Alix est soulagée, Yves ne lui a pas opposé un refus.  Elle poursuit, encouragée par les yeux brillants de curiosité d’Yves.

– Donc ce ne sont pas nos yeux le problème, mais le monde lui-même. Le monde est flou et nos yeux ne peuvent accommoder pour le voir de façon nette. Comme si le monde cherchait à nous échapper. La question change entièrement. Comment le monde pourrait être devenu flou ? Je me suis d’abord demandé s’il était possible que la densité de l’air ait été modifiée, provoquant une modification de ses propriétés qui entrainerait un blocage à la propagation de la lumière. J’ai cherché à voir les causes possibles, comme l’altitude, le trou de la couche d’ozone, …

– Et vous avez été voir du côté du soleil, poursuit Yves.

– Oui.

– Et vous n’avez pas trouvé.

– Non, car je n’ai pas les cadres de pensée pour savoir où chercher.

– Alix, connaissez-vous les ondes gravitationnelles ?

– Je les ai rencontrées dans mes recherches.

– Les ondes gravitationnelles sont le symptôme de la rencontre de deux corps, deux trous noirs, qui génèrent alors une puissance comparable à la puissance de toutes les étoiles de l’univers observable ! La collision de ces deux corps génère une perturbation telle dans leur environnement, qu’en résulte une déformation de notre espace-temps. On pourrait donc imaginer qu’une collision plus importante ait eu lieu et ait ainsi créé une perturbation plus longue, qui trouble jusqu’à notre œil.

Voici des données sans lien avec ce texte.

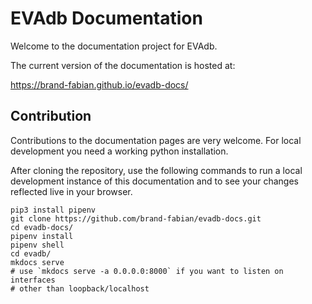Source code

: # EVAdb Documentation

Welcome to the documentation project for EVAdb.

The current version of the documentation is hosted at:

https://brand-fabian.github.io/evadb-docs/

## Contribution

Contributions to the documentation pages are very welcome. For local
development you need a working python installation.

After cloning the repository, use the following commands to run a local
development instance of this documentation and to see your changes reflected
live in your browser.

    pip3 install pipenv
    git clone https://github.com/brand-fabian/evadb-docs.git
    cd evadb-docs/
    pipenv install
    pipenv shell
    cd evadb/
    mkdocs serve 
    # use `mkdocs serve -a 0.0.0.0:8000` if you want to listen on interfaces
    # other than loopback/localhost
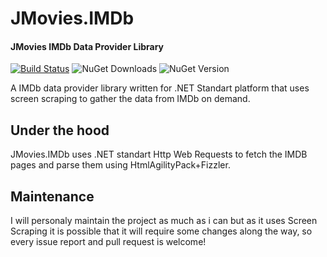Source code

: # JMovies.IMDb
#### JMovies IMDb Data Provider Library
[![Build Status](https://dev.azure.com/jnrmnt/JMovies.IMDb/_apis/build/status/JnRMnT.JMovies.IMDb?branchName=master)](https://dev.azure.com/jnrmnt/JMovies.IMDb/_build/latest?definitionId=9&branchName=master) ![NuGet Downloads](https://img.shields.io/nuget/dt/JMovies.IMDb) ![NuGet Version](https://img.shields.io/nuget/v/JMovies.IMDb)

A IMDb data provider library written for .NET Standart platform that uses screen scraping to gather the data from IMDb on demand.


## Under the hood
JMovies.IMDb uses .NET standart Http Web Requests to fetch the IMDB pages and parse them using HtmlAgilityPack+Fizzler.

## Maintenance
I will personaly maintain the project as much as i can but as it uses Screen Scraping it is possible that it will require some changes along the way, so every issue report and pull request is welcome!
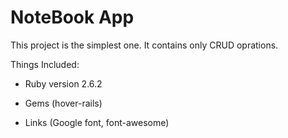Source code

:# NoteBook App

This project is the simplest one. It contains only CRUD oprations.

Things Included:

* Ruby version 2.6.2

* Gems (hover-rails)

* Links (Google font, font-awesome)
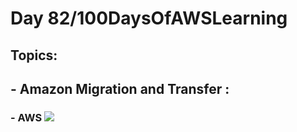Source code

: <h1> Day 82/100DaysOfAWSLearning </h1>
<h2> Topics: </h2>

 <h2>  - Amazon Migration and Transfer : </h2>


<h3> - AWS 
                
    

<img src = "https://github.com/thetechgirlgita/100-days-of-aws-learning/blob/master/Images/Day81/81_1.jpg?raw=true">


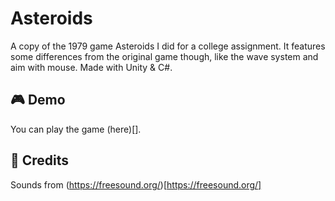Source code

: # Asteroids

A copy of the 1979 game Asteroids I did for a college assignment. It features some differences from the original game though, like the wave system and aim with mouse.
Made with Unity & C#.

## 🎮 Demo
You can play the game (here)[].

## 📜 Credits
Sounds from (https://freesound.org/)[https://freesound.org/]
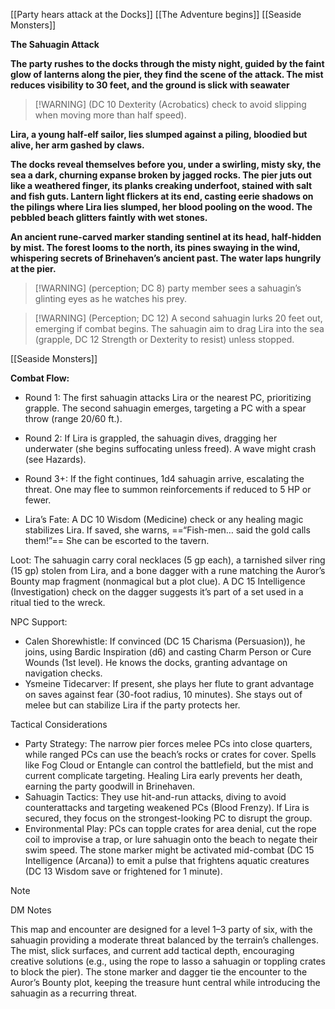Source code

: [[Party hears attack at the Docks]]
[[The Adventure begins]]
[[Seaside Monsters]]

**The Sahuagin Attack**

**The party rushes to the docks through the misty night, guided by the faint glow of lanterns along the pier, they find the scene of the attack. The mist reduces visibility to 30 feet, and the ground is slick with seawater**

> [!WARNING] (DC 10 Dexterity (Acrobatics) check to avoid slipping when moving more than half speed).

**Lira, a young half-elf sailor, lies slumped against a piling, bloodied but alive, her arm gashed by claws.**

**The docks reveal themselves before you, under a swirling, misty sky, the sea a dark, churning expanse broken by jagged rocks. The pier juts out like a weathered finger, its planks creaking underfoot, stained with salt and fish guts. Lantern light flickers at its end, casting eerie shadows on the pilings where Lira lies slumped, her blood pooling on the wood. The pebbled beach glitters faintly with wet stones.**

**An ancient rune-carved marker standing sentinel at its head, half-hidden by mist. The forest looms to the north, its pines swaying in the wind, whispering secrets of Brinehaven’s ancient past. The water laps hungrily at the pier.**

> [!WARNING] (perception; DC 8) party member sees a sahuagin’s glinting eyes as he watches his prey.

  
> [!WARNING] (Perception; DC 12) A second sahuagin lurks 20 feet out, emerging if combat begins. The sahuagin aim to drag Lira into the sea (grapple, DC 12 Strength or Dexterity to resist) unless stopped.

[[Seaside Monsters]]

**Combat Flow:**

- Round 1: The first sahuagin attacks Lira or the nearest PC, prioritizing grapple. The second sahuagin emerges, targeting a PC with a spear throw (range 20/60 ft.).
- Round 2: If Lira is grappled, the sahuagin dives, dragging her underwater (she begins suffocating unless freed). A wave might crash (see Hazards).
- Round 3+: If the fight continues, 1d4 sahuagin arrive, escalating the threat. One may flee to summon reinforcements if reduced to 5 HP or fewer.

- Lira’s Fate: A DC 10 Wisdom (Medicine) check or any healing magic stabilizes Lira. If saved, she warns, ==“Fish-men… said the gold calls them!”== She can be escorted to the tavern.

Loot: 
	The sahuagin carry coral necklaces (5 gp each), a tarnished silver ring (15 gp) stolen from Lira, and a bone dagger with a rune matching the Auror’s Bounty map fragment (nonmagical but a plot clue). A DC 15 Intelligence (Investigation) check on the dagger suggests it’s part of a set used in a ritual tied to the wreck.

NPC Support:

- Calen Shorewhistle: If convinced (DC 15 Charisma (Persuasion)), he joins, using Bardic Inspiration (d6) and casting Charm Person or Cure Wounds (1st level). He knows the docks, granting advantage on navigation checks.
- Ysmeine Tidecarver: If present, she plays her flute to grant advantage on saves against fear (30-foot radius, 10 minutes). She stays out of melee but can stabilize Lira if the party protects her.

  
Tactical Considerations

- Party Strategy: The narrow pier forces melee PCs into close quarters, while ranged PCs can use the beach’s rocks or crates for cover. Spells like Fog Cloud or Entangle can control the battlefield, but the mist and current complicate targeting. Healing Lira early prevents her death, earning the party goodwill in Brinehaven.
- Sahuagin Tactics: They use hit-and-run attacks, diving to avoid counterattacks and targeting weakened PCs (Blood Frenzy). If Lira is secured, they focus on the strongest-looking PC to disrupt the group.
- Environmental Play: PCs can topple crates for area denial, cut the rope coil to improvise a trap, or lure sahuagin onto the beach to negate their swim speed. The stone marker might be activated mid-combat (DC 15 Intelligence (Arcana)) to emit a pulse that frightens aquatic creatures (DC 13 Wisdom save or frightened for 1 minute).


> [!NOTE]
> DM Notes
> 
> This map and encounter are designed for a level 1–3 party of six, with the sahuagin providing a moderate threat balanced by the terrain’s challenges. The mist, slick surfaces, and current add tactical depth, encouraging creative solutions (e.g., using the rope to lasso a sahuagin or toppling crates to block the pier). The stone marker and dagger tie the encounter to the Auror’s Bounty plot, keeping the treasure hunt central while introducing the sahuagin as a recurring threat.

– Oui c’est ce genre d’explication que je cherchais.

– Malheureusement je ne vais pas pouvoir, comme vous vous en doutez, confirmer ou infirmer cette hypothèse tout de suite. Il faudrait pouvoir rassembler une équipe et concevoir un dispositif expérimental et enfin avoir une deuxième équipe de chercheurs dont le travail confirme celui du premier groupe. Et je crains que cela prenne des années. La science ne peut plus vous aider à ce stade Alix.

– Oui je comprends, c’est un peu ce que j’avais en tête. Mais… l’idée ne vous semble pas farfelue ?

– Pas plus que la théorie de la relativité générale ne l’était, dit en souriant Yves.

– Donc il y a un espoir.

– En attendant, il faudra trouver des solutions pour s’en accommoder.